Print every entry word for word, but omit the pictures.

Data supplied ::

-----

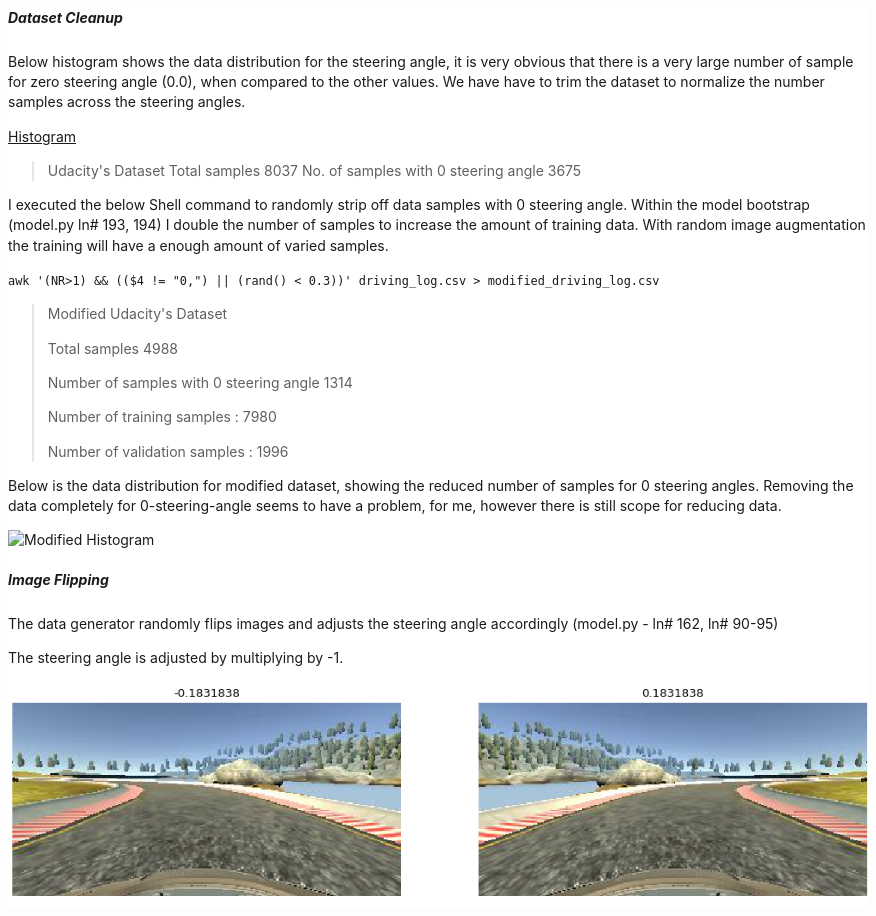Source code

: ##### Dataset Cleanup

Below histogram shows the data distribution for the steering angle, it is very obvious that there is a very large number of sample for zero steering angle (0.0), when compared to the other values. We have have to trim the dataset to normalize the number samples across the steering angles.

[Histogram](./images/histogram_original_dataset.png)

> Udacity's Dataset
> Total samples 8037
> No. of samples with 0 steering angle 3675

I executed the below Shell command to randomly strip off data samples with 0 steering angle. Within the model bootstrap (model.py ln# 193, 194) I double the number of samples to increase the amount of training data. With random image augmentation the training will have a enough amount of varied samples.

```
awk '(NR>1) && (($4 != "0,") || (rand() < 0.3))' driving_log.csv > modified_driving_log.csv
```


> Modified Udacity's Dataset
>
> Total samples 4988
>
> Number of samples with 0 steering angle 1314
>
> Number of training samples : 7980
>
> Number of validation samples : 1996

Below is the data distribution for modified dataset, showing the reduced number of samples for 0 steering angles. Removing the data completely for 0-steering-angle seems to have a problem, for me, however there is still scope for reducing data.

![Modified Histogram](./images/histogram_modified_dataset.png)


##### Image Flipping

The data generator randomly flips images and adjusts the steering angle accordingly (model.py - ln# 162, ln# 90-95)

The steering angle is adjusted by multiplying by -1.

![Image Flipping](./images/image_flipping.png)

-----

The completed task ::
Source code

: ##### Dataset Cleanup

Below histogram shows the data distribution for the steering angle, it is very obvious that there is a very large number of sample for zero steering angle (0.0), when compared to the other values. We have have to trim the dataset to normalize the number samples across the steering angles.

[Histogram](./images/histogram_original_dataset.png)

> Udacity's Dataset
> Total samples 8037
> No. of samples with 0 steering angle 3675

I executed the below Shell command to randomly strip off data samples with 0 steering angle. Within the model bootstrap (model.py ln# 193, 194) I double the number of samples to increase the amount of training data. With random image augmentation the training will have a enough amount of varied samples.

```
awk '(NR>1) && (($4 != "0,") || (rand() < 0.3))' driving_log.csv > modified_driving_log.csv
```


> Modified Udacity's Dataset
>
> Total samples 4988
>
> Number of samples with 0 steering angle 1314
>
> Number of training samples : 7980
>
> Number of validation samples : 1996

Below is the data distribution for modified dataset, showing the reduced number of samples for 0 steering angles. Removing the data completely for 0-steering-angle seems to have a problem, for me, however there is still scope for reducing data.

![Modified Histogram](./images/histogram_modified_dataset.png)


##### Image Flipping

The data generator randomly flips images and adjusts the steering angle accordingly (model.py - ln# 162, ln# 90-95)

The steering angle is adjusted by multiplying by -1.

![Image Flipping](./images/image_flipping.png)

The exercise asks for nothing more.